Segment Start: Source data

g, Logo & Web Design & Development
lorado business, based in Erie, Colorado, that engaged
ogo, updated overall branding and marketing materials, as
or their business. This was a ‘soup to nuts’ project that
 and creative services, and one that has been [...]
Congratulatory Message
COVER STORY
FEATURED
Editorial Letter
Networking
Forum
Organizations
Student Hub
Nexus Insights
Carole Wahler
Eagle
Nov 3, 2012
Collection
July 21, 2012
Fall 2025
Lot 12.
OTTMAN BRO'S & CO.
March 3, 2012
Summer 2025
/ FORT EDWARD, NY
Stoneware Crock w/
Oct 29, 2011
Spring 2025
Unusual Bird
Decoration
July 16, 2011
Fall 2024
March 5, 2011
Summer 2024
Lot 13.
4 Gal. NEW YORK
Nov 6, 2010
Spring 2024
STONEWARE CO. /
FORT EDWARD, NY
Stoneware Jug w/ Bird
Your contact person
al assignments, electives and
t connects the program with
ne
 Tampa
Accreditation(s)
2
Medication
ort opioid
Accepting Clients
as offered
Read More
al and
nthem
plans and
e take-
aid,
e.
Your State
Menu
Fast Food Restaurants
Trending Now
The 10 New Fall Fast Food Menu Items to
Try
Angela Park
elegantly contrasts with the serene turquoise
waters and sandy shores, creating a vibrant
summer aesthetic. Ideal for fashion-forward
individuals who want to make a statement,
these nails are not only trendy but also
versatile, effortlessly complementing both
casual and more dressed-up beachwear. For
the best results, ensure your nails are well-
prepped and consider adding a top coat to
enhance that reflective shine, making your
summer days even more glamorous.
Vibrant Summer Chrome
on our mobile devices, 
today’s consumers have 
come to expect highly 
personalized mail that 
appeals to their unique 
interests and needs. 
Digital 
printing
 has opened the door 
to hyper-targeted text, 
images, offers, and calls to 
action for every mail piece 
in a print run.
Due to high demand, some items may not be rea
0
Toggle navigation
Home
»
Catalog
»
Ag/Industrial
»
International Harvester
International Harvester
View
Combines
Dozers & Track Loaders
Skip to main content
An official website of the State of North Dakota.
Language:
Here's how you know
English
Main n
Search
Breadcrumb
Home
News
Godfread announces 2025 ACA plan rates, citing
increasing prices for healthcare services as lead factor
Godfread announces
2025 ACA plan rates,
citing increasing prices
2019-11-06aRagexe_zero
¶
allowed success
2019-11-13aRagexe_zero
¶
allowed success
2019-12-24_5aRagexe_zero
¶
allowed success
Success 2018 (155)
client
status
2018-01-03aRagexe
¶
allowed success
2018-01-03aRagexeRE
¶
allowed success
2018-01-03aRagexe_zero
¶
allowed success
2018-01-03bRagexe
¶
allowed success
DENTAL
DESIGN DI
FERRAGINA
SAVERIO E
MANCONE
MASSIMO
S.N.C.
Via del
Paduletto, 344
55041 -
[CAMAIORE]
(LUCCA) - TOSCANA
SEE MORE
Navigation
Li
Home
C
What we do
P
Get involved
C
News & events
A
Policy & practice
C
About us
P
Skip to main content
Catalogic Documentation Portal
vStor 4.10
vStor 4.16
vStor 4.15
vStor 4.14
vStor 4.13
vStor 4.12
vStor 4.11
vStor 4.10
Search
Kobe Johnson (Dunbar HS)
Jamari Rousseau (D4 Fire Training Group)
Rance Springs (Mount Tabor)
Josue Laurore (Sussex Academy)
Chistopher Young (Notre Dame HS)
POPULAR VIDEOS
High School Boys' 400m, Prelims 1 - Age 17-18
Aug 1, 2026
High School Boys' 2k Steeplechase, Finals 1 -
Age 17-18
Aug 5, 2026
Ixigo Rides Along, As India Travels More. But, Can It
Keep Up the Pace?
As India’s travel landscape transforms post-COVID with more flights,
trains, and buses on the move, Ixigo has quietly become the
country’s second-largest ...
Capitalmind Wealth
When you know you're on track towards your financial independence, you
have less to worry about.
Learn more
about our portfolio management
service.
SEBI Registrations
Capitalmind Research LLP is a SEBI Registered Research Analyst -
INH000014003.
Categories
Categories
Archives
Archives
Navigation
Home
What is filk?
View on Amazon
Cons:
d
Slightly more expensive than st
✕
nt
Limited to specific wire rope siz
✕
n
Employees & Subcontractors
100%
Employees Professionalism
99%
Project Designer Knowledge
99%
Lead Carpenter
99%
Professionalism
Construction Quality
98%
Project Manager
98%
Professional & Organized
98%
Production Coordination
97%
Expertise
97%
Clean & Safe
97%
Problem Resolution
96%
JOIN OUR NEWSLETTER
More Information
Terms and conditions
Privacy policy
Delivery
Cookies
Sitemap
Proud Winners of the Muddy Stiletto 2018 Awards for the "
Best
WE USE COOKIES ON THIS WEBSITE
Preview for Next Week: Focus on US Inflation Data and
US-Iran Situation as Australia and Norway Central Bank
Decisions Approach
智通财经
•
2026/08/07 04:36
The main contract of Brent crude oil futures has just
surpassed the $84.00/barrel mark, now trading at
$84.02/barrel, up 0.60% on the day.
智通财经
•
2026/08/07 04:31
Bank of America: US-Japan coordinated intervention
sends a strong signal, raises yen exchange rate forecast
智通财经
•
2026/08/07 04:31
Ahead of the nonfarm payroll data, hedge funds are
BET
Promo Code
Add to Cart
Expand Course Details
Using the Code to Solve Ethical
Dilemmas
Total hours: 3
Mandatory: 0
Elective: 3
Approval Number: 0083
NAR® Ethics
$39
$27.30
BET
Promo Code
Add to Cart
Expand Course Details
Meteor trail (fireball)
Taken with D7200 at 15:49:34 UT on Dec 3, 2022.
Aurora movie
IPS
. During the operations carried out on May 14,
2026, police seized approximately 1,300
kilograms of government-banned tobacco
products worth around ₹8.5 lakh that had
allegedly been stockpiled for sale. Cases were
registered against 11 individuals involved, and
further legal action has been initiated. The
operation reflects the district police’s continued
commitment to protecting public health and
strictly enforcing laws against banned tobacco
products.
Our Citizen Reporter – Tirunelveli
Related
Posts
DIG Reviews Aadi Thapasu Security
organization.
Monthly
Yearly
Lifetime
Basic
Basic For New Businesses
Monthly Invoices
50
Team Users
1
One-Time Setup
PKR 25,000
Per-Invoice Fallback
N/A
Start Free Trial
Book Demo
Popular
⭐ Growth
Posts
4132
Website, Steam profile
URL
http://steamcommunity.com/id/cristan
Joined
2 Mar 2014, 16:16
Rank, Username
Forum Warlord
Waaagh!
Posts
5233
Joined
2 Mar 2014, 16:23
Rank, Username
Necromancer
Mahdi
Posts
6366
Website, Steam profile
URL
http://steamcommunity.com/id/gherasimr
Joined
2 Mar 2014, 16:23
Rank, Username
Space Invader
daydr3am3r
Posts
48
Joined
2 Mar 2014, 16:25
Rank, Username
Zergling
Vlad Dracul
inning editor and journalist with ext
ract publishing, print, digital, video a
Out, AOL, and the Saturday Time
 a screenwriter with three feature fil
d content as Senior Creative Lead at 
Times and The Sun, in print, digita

Segment End: Source data

The problem
Transcribe every record exactly.

Solution to this problem
g, Logo & Web Design & Development
lorado business, based in Erie, Colorado, that engaged
ogo, updated overall branding and marketing materials, as
or their business. This was a ‘soup to nuts’ project that
 and creative services, and one that has been [...]
Congratulatory Message
COVER STORY
FEATURED
Editorial Letter
Networking
Forum
Organizations
Student Hub
Nexus Insights
Carole Wahler
Eagle
Nov 3, 2012
Collection
July 21, 2012
Fall 2025
Lot 12.
OTTMAN BRO'S & CO.
March 3, 2012
Summer 2025
/ FORT EDWARD, NY
Stoneware Crock w/
Oct 29, 2011
Spring 2025
Unusual Bird
Decoration
July 16, 2011
Fall 2024
March 5, 2011
Summer 2024
Lot 13.
4 Gal. NEW YORK
Nov 6, 2010
Spring 2024
STONEWARE CO. /
FORT EDWARD, NY
Stoneware Jug w/ Bird
Your contact person
al assignments, electives and
t connects the program with
ne
 Tampa
Accreditation(s)
2
Medication
ort opioid
Accepting Clients
as offered
Read More
al and
nthem
plans and
e take-
aid,
e.
Your State
Menu
Fast Food Restaurants
Trending Now
The 10 New Fall Fast Food Menu Items to
Try
Angela Park
elegantly contrasts with the serene turquoise
waters and sandy shores, creating a vibrant
summer aesthetic. Ideal for fashion-forward
individuals who want to make a statement,
these nails are not only trendy but also
versatile, effortlessly complementing both
casual and more dressed-up beachwear. For
the best results, ensure your nails are well-
prepped and consider adding a top coat to
enhance that reflective shine, making your
summer days even more glamorous.
Vibrant Summer Chrome
on our mobile devices, 
today’s consumers have 
come to expect highly 
personalized mail that 
appeals to their unique 
interests and needs. 
Digital 
printing
 has opened the door 
to hyper-targeted text, 
images, offers, and calls to 
action for every mail piece 
in a print run.
Due to high demand, some items may not be rea
0
Toggle navigation
Home
»
Catalog
»
Ag/Industrial
»
International Harvester
International Harvester
View
Combines
Dozers & Track Loaders
Skip to main content
An official website of the State of North Dakota.
Language:
Here's how you know
English
Main n
Search
Breadcrumb
Home
News
Godfread announces 2025 ACA plan rates, citing
increasing prices for healthcare services as lead factor
Godfread announces
2025 ACA plan rates,
citing increasing prices
2019-11-06aRagexe_zero
¶
allowed success
2019-11-13aRagexe_zero
¶
allowed success
2019-12-24_5aRagexe_zero
¶
allowed success
Success 2018 (155)
client
status
2018-01-03aRagexe
¶
allowed success
2018-01-03aRagexeRE
¶
allowed success
2018-01-03aRagexe_zero
¶
allowed success
2018-01-03bRagexe
¶
allowed success
DENTAL
DESIGN DI
FERRAGINA
SAVERIO E
MANCONE
MASSIMO
S.N.C.
Via del
Paduletto, 344
55041 -
[CAMAIORE]
(LUCCA) - TOSCANA
SEE MORE
Navigation
Li
Home
C
What we do
P
Get involved
C
News & events
A
Policy & practice
C
About us
P
Skip to main content
Catalogic Documentation Portal
vStor 4.10
vStor 4.16
vStor 4.15
vStor 4.14
vStor 4.13
vStor 4.12
vStor 4.11
vStor 4.10
Search
Kobe Johnson (Dunbar HS)
Jamari Rousseau (D4 Fire Training Group)
Rance Springs (Mount Tabor)
Josue Laurore (Sussex Academy)
Chistopher Young (Notre Dame HS)
POPULAR VIDEOS
High School Boys' 400m, Prelims 1 - Age 17-18
Aug 1, 2026
High School Boys' 2k Steeplechase, Finals 1 -
Age 17-18
Aug 5, 2026
Ixigo Rides Along, As India Travels More. But, Can It
Keep Up the Pace?
As India’s travel landscape transforms post-COVID with more flights,
trains, and buses on the move, Ixigo has quietly become the
country’s second-largest ...
Capitalmind Wealth
When you know you're on track towards your financial independence, you
have less to worry about.
Learn more
about our portfolio management
service.
SEBI Registrations
Capitalmind Research LLP is a SEBI Registered Research Analyst -
INH000014003.
Categories
Categories
Archives
Archives
Navigation
Home
What is filk?
View on Amazon
Cons:
d
Slightly more expensive than st
✕
nt
Limited to specific wire rope siz
✕
n
Employees & Subcontractors
100%
Employees Professionalism
99%
Project Designer Knowledge
99%
Lead Carpenter
99%
Professionalism
Construction Quality
98%
Project Manager
98%
Professional & Organized
98%
Production Coordination
97%
Expertise
97%
Clean & Safe
97%
Problem Resolution
96%
JOIN OUR NEWSLETTER
More Information
Terms and conditions
Privacy policy
Delivery
Cookies
Sitemap
Proud Winners of the Muddy Stiletto 2018 Awards for the "
Best
WE USE COOKIES ON THIS WEBSITE
Preview for Next Week: Focus on US Inflation Data and
US-Iran Situation as Australia and Norway Central Bank
Decisions Approach
智通财经
•
2026/08/07 04:36
The main contract of Brent crude oil futures has just
surpassed the $84.00/barrel mark, now trading at
$84.02/barrel, up 0.60% on the day.
智通财经
•
2026/08/07 04:31
Bank of America: US-Japan coordinated intervention
sends a strong signal, raises yen exchange rate forecast
智通财经
•
2026/08/07 04:31
Ahead of the nonfarm payroll data, hedge funds are
BET
Promo Code
Add to Cart
Expand Course Details
Using the Code to Solve Ethical
Dilemmas
Total hours: 3
Mandatory: 0
Elective: 3
Approval Number: 0083
NAR® Ethics
$39
$27.30
BET
Promo Code
Add to Cart
Expand Course Details
Meteor trail (fireball)
Taken with D7200 at 15:49:34 UT on Dec 3, 2022.
Aurora movie
IPS
. During the operations carried out on May 14,
2026, police seized approximately 1,300
kilograms of government-banned tobacco
products worth around ₹8.5 lakh that had
allegedly been stockpiled for sale. Cases were
registered against 11 individuals involved, and
further legal action has been initiated. The
operation reflects the district police’s continued
commitment to protecting public health and
strictly enforcing laws against banned tobacco
products.
Our Citizen Reporter – Tirunelveli
Related
Posts
DIG Reviews Aadi Thapasu Security
organization.
Monthly
Yearly
Lifetime
Basic
Basic For New Businesses
Monthly Invoices
50
Team Users
1
One-Time Setup
PKR 25,000
Per-Invoice Fallback
N/A
Start Free Trial
Book Demo
Popular
⭐ Growth
Posts
4132
Website, Steam profile
URL
http://steamcommunity.com/id/cristan
Joined
2 Mar 2014, 16:16
Rank, Username
Forum Warlord
Waaagh!
Posts
5233
Joined
2 Mar 2014, 16:23
Rank, Username
Necromancer
Mahdi
Posts
6366
Website, Steam profile
URL
http://steamcommunity.com/id/gherasimr
Joined
2 Mar 2014, 16:23
Rank, Username
Space Invader
daydr3am3r
Posts
48
Joined
2 Mar 2014, 16:25
Rank, Username
Zergling
Vlad Dracul
inning editor and journalist with ext
ract publishing, print, digital, video a
Out, AOL, and the Saturday Time
 a screenwriter with three feature fil
d content as Senior Creative Lead at 
Times and The Sun, in print, digita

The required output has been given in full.